In Henry VI, Dick the Butcher wanted to disturb law and order so that he could become king. Shakespeare gave him the words, “The first thing we do, let’s kill all the lawyers.” Shakespeare meant it as a compliment. As maligned as is the legal profession, attorneys and judges maintain justice in a perfect world.
The economic challenging times since 2008 have perhaps done more to eliminate the legal profession than Shakespeare might have imagined. The upside is that smaller firms are standing their ground and providing high-quality legal representation. Smaller firms can often offer corporations technical expertise at a lower cost.
Technology has given smaller firms high-powered weapons to meet the demands and challenges of changing times and laws. Law firms that once occupied high-priced real estate are being pressed into lowering overhead, and corporations are now more interested in results than they are office décor.
Technology has made it possible to scan through millions of pages of discovery documents to identify what is most pertinent through a process of predictive computer coding. Smaller firms need to be more efficient and create greater value for corporate clients in order to overcome the old perception that a fancy office in a prime location means that the legal services will be top-notch.

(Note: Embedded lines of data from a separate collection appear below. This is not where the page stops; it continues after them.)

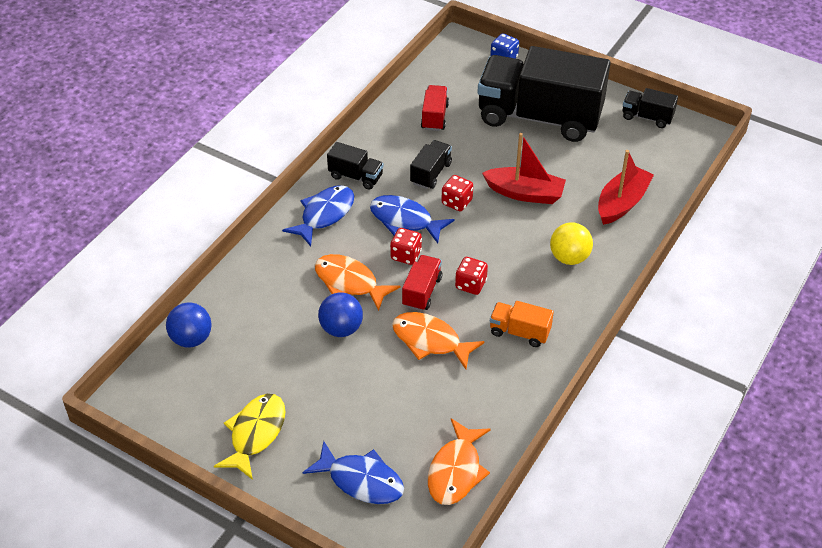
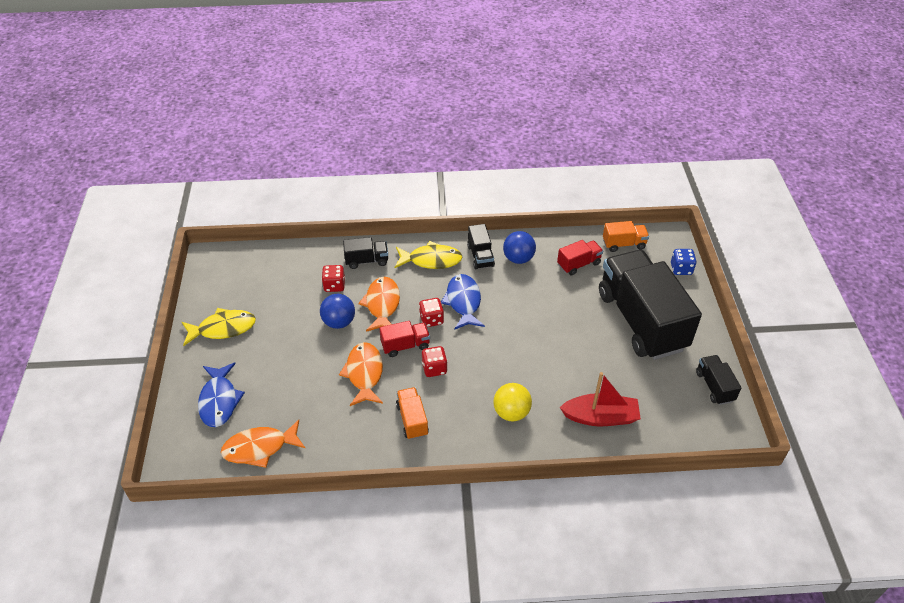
camera: 55 degrees right, 0 degrees up
blue ball [166,303,212,348] -> blue ball moved to [503,231,536,264]
blue fish [282,185,354,246] -> yellow fish [395,241,463,269]
black truck [410,140,452,189] -> black truck moved to [343,237,388,269]
red dice [441,175,473,211] -> red dice moved to [322,265,345,292]
red boat [482,133,566,204] -> none
none -> orange truck [603,221,649,252]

There has never been as much change in the way lawyers deliver their legal services than in the past several decades that I have been in the field of law in several jurisdictions. Corporations have not only moved out of the big cities, but they also have left their big-city law firms behind. What is important now are the services, and not location from which they are rendered. What is important are promptness and performance, and not pomp and circumstance.
The good news is that the small- to medium-size law firms are here to stay.